Is it a good idea to defer my state pension including SERPS to minimise tax?
In the tax year (and subsequent years) when a man becomes 65 the personal allowance increases from £5,035 to £ 7,280 (2006/7 rates) which means you can earn that much more before paying tax, although there is a clawback of the extra allowance when your income exceeds £20,100. The clawback is £1 for every £2 the income exceeds £20,100 but the personal allowance cannot be reduced below £5,035. At the same age men (women – 60) cease to be liable to both Class 2 and Class 4 National Insurance contributions.
You say you will continue to work and to employ your wife. This will be possible as you are self employed and your wife would become an employee. The tax implications will, in part, depend upon your wife’s circumstances. In particular, is she in receipt of other income such as a State Retirement Pension? If so, her income from employment with you will be aggregated with her other income and taxed accordingly. So you may or may not be better off.

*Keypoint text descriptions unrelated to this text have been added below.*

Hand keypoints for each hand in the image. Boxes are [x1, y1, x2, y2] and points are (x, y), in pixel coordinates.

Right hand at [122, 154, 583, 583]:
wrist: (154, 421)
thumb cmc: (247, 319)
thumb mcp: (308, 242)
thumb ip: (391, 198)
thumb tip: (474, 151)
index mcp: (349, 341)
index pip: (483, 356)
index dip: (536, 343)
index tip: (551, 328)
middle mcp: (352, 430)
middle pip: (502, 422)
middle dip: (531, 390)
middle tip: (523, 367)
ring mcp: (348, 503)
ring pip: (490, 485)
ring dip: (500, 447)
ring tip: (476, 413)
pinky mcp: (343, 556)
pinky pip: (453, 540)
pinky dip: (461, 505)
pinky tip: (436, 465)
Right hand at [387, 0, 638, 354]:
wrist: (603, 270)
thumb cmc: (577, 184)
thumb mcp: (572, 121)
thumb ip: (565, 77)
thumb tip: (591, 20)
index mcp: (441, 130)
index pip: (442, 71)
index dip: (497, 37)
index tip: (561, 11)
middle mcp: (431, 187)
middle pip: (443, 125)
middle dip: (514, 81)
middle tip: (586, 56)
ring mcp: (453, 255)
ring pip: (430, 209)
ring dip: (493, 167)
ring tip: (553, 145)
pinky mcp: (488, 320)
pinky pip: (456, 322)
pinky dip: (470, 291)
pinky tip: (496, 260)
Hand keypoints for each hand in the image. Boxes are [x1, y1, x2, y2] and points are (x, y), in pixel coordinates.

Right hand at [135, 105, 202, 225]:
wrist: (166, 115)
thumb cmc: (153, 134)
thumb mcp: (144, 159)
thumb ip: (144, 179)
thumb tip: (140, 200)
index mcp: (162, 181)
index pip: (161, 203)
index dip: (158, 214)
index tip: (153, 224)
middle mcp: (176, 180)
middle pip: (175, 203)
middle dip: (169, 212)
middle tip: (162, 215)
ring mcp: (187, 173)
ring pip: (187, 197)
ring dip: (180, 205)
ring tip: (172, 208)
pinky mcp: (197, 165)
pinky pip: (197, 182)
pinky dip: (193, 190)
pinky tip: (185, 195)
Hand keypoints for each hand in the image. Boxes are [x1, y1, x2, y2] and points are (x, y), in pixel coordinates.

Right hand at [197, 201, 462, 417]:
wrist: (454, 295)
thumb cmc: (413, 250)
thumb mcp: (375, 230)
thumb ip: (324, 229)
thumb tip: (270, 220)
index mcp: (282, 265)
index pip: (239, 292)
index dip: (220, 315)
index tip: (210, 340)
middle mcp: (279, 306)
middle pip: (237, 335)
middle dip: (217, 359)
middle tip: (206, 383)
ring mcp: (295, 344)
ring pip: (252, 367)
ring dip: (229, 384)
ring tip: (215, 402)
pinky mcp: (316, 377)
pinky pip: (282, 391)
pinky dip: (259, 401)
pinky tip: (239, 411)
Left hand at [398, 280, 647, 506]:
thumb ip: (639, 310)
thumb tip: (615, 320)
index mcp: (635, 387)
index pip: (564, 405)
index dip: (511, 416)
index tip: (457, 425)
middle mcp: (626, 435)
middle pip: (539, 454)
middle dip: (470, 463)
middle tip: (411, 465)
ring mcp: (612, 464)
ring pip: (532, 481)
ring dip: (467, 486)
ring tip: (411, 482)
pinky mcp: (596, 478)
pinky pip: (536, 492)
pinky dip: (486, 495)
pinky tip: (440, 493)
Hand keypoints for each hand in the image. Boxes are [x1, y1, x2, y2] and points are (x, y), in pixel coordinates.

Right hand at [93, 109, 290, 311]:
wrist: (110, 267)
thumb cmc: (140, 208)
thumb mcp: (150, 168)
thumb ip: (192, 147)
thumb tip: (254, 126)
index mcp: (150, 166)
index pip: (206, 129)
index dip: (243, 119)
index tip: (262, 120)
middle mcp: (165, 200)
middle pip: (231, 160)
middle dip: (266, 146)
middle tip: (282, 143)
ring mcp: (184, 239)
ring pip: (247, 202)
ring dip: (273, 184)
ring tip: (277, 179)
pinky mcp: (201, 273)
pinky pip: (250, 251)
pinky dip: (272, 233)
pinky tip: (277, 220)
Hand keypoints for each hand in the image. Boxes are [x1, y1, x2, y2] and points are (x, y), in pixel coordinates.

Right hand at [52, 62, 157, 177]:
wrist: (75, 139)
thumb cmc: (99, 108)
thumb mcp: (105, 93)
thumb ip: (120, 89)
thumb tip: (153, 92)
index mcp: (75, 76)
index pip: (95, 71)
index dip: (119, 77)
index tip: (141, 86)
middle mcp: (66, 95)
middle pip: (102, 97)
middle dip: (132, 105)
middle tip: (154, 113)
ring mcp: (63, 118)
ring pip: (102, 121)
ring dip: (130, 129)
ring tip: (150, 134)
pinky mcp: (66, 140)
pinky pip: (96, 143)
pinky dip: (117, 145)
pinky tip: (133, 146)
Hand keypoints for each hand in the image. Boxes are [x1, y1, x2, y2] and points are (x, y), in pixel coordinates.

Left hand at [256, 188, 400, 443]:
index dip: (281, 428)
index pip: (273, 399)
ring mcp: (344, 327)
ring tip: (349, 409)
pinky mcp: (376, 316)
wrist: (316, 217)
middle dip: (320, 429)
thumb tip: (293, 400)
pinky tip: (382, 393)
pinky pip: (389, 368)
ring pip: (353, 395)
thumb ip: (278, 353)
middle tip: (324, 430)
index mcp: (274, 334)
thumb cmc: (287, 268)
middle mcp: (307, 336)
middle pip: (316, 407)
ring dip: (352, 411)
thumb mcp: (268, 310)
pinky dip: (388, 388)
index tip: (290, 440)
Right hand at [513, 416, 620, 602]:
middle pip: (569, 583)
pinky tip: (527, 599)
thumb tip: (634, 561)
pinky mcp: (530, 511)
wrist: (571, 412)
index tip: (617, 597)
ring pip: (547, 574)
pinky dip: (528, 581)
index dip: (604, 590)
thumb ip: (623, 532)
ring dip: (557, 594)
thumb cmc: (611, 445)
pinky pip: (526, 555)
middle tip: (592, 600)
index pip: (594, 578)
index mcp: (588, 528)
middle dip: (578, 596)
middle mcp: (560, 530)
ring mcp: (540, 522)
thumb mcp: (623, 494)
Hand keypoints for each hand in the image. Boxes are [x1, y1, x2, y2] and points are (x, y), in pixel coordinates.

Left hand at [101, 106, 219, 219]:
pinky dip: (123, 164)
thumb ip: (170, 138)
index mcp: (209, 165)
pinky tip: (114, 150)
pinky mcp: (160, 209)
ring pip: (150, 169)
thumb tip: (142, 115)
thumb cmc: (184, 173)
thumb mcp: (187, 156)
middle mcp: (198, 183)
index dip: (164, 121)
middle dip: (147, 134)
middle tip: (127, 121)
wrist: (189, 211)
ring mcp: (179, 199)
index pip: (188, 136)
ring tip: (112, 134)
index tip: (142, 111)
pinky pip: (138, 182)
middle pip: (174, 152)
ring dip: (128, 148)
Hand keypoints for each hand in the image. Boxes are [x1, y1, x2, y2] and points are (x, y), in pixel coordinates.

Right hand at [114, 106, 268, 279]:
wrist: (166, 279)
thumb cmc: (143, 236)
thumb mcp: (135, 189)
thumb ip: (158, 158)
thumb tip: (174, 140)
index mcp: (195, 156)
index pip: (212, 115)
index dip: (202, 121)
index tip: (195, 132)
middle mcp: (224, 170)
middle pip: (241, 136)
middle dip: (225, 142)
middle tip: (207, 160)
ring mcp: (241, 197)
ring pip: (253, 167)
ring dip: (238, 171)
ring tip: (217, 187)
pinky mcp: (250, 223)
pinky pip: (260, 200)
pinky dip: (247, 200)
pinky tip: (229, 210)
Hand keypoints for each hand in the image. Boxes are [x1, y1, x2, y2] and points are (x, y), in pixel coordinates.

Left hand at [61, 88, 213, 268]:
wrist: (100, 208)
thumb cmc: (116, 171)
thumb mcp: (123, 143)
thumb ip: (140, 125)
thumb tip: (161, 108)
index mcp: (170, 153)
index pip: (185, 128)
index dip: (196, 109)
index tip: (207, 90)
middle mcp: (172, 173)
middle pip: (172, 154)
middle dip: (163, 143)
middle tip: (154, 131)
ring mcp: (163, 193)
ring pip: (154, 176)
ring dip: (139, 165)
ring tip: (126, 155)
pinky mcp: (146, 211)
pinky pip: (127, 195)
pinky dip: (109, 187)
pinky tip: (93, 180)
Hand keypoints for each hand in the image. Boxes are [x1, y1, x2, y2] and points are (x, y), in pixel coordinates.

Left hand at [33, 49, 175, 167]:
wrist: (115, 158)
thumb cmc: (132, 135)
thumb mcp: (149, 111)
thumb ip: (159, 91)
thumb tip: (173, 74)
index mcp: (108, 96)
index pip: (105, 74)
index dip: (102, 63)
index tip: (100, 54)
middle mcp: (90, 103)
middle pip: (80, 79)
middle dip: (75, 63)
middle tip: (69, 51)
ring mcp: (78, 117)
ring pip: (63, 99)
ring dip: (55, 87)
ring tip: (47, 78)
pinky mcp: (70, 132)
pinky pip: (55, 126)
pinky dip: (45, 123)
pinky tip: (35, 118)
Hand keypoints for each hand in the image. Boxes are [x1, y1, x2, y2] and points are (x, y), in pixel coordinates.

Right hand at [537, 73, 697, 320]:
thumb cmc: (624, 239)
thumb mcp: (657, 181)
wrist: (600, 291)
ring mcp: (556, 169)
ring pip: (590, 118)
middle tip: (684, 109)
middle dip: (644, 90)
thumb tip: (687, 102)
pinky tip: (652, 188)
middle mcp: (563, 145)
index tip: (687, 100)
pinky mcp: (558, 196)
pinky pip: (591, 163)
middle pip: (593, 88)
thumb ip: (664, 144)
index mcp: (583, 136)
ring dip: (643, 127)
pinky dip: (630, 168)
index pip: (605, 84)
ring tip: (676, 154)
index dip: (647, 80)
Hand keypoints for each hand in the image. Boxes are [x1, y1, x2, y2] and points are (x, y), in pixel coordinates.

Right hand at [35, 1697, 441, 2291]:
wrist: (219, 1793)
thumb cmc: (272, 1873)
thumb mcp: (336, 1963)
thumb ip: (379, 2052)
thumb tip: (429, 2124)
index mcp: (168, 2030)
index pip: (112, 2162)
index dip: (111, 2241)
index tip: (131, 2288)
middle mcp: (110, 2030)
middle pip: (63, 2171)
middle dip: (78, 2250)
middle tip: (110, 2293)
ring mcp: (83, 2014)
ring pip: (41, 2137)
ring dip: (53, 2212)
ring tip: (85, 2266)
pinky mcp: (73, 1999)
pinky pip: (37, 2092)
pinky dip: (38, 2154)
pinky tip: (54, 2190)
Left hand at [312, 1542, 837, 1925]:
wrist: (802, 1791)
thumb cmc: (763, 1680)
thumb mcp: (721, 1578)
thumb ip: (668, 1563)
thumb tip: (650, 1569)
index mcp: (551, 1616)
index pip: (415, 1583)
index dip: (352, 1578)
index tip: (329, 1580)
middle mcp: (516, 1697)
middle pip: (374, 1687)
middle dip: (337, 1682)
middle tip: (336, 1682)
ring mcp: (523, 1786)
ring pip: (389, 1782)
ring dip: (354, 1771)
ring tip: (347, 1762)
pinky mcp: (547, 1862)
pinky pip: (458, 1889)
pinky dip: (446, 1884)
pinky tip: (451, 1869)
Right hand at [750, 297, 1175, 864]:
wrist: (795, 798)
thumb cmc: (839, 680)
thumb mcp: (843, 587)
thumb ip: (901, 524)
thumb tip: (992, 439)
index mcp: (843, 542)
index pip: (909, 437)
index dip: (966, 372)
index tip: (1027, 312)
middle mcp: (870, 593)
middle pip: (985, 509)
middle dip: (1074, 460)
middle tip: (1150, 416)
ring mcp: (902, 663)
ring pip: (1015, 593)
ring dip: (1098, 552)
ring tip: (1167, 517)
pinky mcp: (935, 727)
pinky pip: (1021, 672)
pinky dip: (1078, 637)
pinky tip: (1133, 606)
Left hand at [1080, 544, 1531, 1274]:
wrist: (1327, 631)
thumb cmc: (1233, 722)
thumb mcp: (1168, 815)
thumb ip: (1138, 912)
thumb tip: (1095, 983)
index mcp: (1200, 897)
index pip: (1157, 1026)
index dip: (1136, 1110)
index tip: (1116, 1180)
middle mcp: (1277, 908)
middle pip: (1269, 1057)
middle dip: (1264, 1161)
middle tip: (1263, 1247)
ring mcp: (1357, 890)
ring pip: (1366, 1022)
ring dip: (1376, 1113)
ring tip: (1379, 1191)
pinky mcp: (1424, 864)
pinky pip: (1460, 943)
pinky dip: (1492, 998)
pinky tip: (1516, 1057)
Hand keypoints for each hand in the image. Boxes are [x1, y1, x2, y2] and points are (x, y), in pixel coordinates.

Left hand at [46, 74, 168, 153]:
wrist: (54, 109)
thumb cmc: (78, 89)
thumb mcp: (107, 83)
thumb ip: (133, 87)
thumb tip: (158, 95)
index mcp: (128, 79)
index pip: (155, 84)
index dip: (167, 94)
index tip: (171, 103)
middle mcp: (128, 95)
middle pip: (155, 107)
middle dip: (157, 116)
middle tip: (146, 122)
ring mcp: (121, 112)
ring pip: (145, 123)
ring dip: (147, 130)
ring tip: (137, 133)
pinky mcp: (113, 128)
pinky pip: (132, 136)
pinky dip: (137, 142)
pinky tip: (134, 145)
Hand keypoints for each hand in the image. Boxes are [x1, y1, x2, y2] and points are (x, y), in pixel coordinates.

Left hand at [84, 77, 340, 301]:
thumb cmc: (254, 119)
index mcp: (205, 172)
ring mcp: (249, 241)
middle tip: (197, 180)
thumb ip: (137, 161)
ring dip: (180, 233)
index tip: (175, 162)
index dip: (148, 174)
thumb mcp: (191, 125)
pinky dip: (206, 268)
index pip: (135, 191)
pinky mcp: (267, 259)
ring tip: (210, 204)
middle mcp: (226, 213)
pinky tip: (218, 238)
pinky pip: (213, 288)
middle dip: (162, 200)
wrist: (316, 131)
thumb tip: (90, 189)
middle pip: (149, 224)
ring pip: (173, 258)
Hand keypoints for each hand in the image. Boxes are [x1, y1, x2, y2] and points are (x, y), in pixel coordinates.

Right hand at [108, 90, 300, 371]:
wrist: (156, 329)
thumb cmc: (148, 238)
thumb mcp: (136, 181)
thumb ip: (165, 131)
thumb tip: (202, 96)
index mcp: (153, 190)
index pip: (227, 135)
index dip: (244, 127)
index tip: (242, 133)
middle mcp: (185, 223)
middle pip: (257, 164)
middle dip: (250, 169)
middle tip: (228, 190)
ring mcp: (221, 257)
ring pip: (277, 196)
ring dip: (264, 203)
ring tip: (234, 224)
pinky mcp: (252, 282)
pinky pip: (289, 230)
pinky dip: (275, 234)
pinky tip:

You need to sit down and look at the tax implications from both perspectives. It might well be advantageous to employ your wife as you could possibly have three incomes – your deferred pension, your state retirement pension and your income from work which might point to a tax saving by employing your wife.
Whether it is a good idea to defer your state pension depends on your earnings and whether you and your wife can manage without your state retirement pension.
Deferral of state pension can secure benefits – either extra state pension or a one-off taxable lump sum payment when you do claim, whether after claiming you carry on working or not. For as long as you continue working it might be wise to defer the state retirement pension but you need to consider the figures of you and your wife’s income and expenses in detail.